Task item -> Transcribe all of the data, leaving nothing out and changing nothing.
Start of Input material
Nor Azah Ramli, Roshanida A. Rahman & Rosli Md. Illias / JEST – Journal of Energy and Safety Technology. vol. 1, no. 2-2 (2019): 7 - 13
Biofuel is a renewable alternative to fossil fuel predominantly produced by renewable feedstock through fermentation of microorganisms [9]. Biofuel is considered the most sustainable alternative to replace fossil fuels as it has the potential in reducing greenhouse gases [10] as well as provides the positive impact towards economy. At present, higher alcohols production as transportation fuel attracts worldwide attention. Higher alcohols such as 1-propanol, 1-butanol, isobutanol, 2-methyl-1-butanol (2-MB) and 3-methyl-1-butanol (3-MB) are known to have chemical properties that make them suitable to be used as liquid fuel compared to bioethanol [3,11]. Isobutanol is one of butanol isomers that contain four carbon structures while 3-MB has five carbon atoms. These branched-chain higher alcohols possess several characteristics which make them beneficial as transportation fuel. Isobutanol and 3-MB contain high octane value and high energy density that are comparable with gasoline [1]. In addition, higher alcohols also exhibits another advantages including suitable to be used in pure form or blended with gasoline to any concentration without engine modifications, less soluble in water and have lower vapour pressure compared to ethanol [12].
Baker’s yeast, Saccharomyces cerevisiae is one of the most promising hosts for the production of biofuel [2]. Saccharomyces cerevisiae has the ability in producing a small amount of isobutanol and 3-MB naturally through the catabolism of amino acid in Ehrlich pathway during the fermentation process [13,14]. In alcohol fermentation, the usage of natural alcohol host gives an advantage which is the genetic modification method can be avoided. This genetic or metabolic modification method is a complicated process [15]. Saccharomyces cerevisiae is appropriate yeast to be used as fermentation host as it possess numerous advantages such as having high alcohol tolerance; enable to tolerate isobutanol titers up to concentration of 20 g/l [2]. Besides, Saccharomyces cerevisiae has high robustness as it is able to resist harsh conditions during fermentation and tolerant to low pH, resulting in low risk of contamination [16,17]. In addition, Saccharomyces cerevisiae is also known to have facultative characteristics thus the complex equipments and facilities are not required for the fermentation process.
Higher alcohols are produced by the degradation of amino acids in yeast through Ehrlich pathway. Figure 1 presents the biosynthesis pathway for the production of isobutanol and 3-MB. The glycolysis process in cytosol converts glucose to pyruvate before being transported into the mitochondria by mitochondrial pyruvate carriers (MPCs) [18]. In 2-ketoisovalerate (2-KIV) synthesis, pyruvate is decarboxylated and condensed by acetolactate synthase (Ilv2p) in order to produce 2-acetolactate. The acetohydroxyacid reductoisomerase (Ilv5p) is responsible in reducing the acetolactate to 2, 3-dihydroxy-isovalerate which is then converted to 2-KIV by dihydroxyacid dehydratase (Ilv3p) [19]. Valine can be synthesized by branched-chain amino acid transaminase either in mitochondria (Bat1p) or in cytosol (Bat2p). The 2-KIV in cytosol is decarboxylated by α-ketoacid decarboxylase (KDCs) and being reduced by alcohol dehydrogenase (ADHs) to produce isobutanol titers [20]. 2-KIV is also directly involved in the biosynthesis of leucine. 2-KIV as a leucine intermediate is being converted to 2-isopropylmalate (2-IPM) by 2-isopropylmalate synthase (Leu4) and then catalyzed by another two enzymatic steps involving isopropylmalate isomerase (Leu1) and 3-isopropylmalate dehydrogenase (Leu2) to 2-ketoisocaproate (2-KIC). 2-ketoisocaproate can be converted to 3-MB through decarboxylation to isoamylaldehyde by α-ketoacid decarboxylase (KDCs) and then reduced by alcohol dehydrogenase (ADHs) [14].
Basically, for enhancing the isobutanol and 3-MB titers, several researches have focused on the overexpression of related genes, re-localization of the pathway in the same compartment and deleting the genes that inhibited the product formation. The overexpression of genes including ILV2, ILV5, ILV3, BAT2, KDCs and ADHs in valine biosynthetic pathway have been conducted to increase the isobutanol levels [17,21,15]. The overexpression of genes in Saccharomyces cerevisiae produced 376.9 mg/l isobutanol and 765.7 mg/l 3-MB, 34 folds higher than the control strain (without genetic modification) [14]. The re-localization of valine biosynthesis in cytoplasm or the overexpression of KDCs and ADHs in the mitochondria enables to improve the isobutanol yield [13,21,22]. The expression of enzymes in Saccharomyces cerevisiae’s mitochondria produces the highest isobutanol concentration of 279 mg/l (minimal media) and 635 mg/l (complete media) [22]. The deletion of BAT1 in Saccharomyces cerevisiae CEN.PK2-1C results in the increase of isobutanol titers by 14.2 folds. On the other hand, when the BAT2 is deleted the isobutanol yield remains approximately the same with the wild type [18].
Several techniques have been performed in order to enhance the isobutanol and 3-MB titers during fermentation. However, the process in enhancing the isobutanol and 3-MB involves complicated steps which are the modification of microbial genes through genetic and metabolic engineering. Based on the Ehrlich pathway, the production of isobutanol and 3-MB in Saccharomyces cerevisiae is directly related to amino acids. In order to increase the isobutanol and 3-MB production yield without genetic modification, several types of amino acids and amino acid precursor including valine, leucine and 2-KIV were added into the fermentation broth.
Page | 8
End of Input material
Answer to the exercise ->
Nor Azah Ramli, Roshanida A. Rahman & Rosli Md. Illias / JEST – Journal of Energy and Safety Technology. vol. 1, no. 2-2 (2019): 7 - 13
Biofuel is a renewable alternative to fossil fuel predominantly produced by renewable feedstock through fermentation of microorganisms [9]. Biofuel is considered the most sustainable alternative to replace fossil fuels as it has the potential in reducing greenhouse gases [10] as well as provides the positive impact towards economy. At present, higher alcohols production as transportation fuel attracts worldwide attention. Higher alcohols such as 1-propanol, 1-butanol, isobutanol, 2-methyl-1-butanol (2-MB) and 3-methyl-1-butanol (3-MB) are known to have chemical properties that make them suitable to be used as liquid fuel compared to bioethanol [3,11]. Isobutanol is one of butanol isomers that contain four carbon structures while 3-MB has five carbon atoms. These branched-chain higher alcohols possess several characteristics which make them beneficial as transportation fuel. Isobutanol and 3-MB contain high octane value and high energy density that are comparable with gasoline [1]. In addition, higher alcohols also exhibits another advantages including suitable to be used in pure form or blended with gasoline to any concentration without engine modifications, less soluble in water and have lower vapour pressure compared to ethanol [12].
Baker’s yeast, Saccharomyces cerevisiae is one of the most promising hosts for the production of biofuel [2]. Saccharomyces cerevisiae has the ability in producing a small amount of isobutanol and 3-MB naturally through the catabolism of amino acid in Ehrlich pathway during the fermentation process [13,14]. In alcohol fermentation, the usage of natural alcohol host gives an advantage which is the genetic modification method can be avoided. This genetic or metabolic modification method is a complicated process [15]. Saccharomyces cerevisiae is appropriate yeast to be used as fermentation host as it possess numerous advantages such as having high alcohol tolerance; enable to tolerate isobutanol titers up to concentration of 20 g/l [2]. Besides, Saccharomyces cerevisiae has high robustness as it is able to resist harsh conditions during fermentation and tolerant to low pH, resulting in low risk of contamination [16,17]. In addition, Saccharomyces cerevisiae is also known to have facultative characteristics thus the complex equipments and facilities are not required for the fermentation process.
Higher alcohols are produced by the degradation of amino acids in yeast through Ehrlich pathway. Figure 1 presents the biosynthesis pathway for the production of isobutanol and 3-MB. The glycolysis process in cytosol converts glucose to pyruvate before being transported into the mitochondria by mitochondrial pyruvate carriers (MPCs) [18]. In 2-ketoisovalerate (2-KIV) synthesis, pyruvate is decarboxylated and condensed by acetolactate synthase (Ilv2p) in order to produce 2-acetolactate. The acetohydroxyacid reductoisomerase (Ilv5p) is responsible in reducing the acetolactate to 2, 3-dihydroxy-isovalerate which is then converted to 2-KIV by dihydroxyacid dehydratase (Ilv3p) [19]. Valine can be synthesized by branched-chain amino acid transaminase either in mitochondria (Bat1p) or in cytosol (Bat2p). The 2-KIV in cytosol is decarboxylated by α-ketoacid decarboxylase (KDCs) and being reduced by alcohol dehydrogenase (ADHs) to produce isobutanol titers [20]. 2-KIV is also directly involved in the biosynthesis of leucine. 2-KIV as a leucine intermediate is being converted to 2-isopropylmalate (2-IPM) by 2-isopropylmalate synthase (Leu4) and then catalyzed by another two enzymatic steps involving isopropylmalate isomerase (Leu1) and 3-isopropylmalate dehydrogenase (Leu2) to 2-ketoisocaproate (2-KIC). 2-ketoisocaproate can be converted to 3-MB through decarboxylation to isoamylaldehyde by α-ketoacid decarboxylase (KDCs) and then reduced by alcohol dehydrogenase (ADHs) [14].
Basically, for enhancing the isobutanol and 3-MB titers, several researches have focused on the overexpression of related genes, re-localization of the pathway in the same compartment and deleting the genes that inhibited the product formation. The overexpression of genes including ILV2, ILV5, ILV3, BAT2, KDCs and ADHs in valine biosynthetic pathway have been conducted to increase the isobutanol levels [17,21,15]. The overexpression of genes in Saccharomyces cerevisiae produced 376.9 mg/l isobutanol and 765.7 mg/l 3-MB, 34 folds higher than the control strain (without genetic modification) [14]. The re-localization of valine biosynthesis in cytoplasm or the overexpression of KDCs and ADHs in the mitochondria enables to improve the isobutanol yield [13,21,22]. The expression of enzymes in Saccharomyces cerevisiae’s mitochondria produces the highest isobutanol concentration of 279 mg/l (minimal media) and 635 mg/l (complete media) [22]. The deletion of BAT1 in Saccharomyces cerevisiae CEN.PK2-1C results in the increase of isobutanol titers by 14.2 folds. On the other hand, when the BAT2 is deleted the isobutanol yield remains approximately the same with the wild type [18].
Several techniques have been performed in order to enhance the isobutanol and 3-MB titers during fermentation. However, the process in enhancing the isobutanol and 3-MB involves complicated steps which are the modification of microbial genes through genetic and metabolic engineering. Based on the Ehrlich pathway, the production of isobutanol and 3-MB in Saccharomyces cerevisiae is directly related to amino acids. In order to increase the isobutanol and 3-MB production yield without genetic modification, several types of amino acids and amino acid precursor including valine, leucine and 2-KIV were added into the fermentation broth.
Page | 8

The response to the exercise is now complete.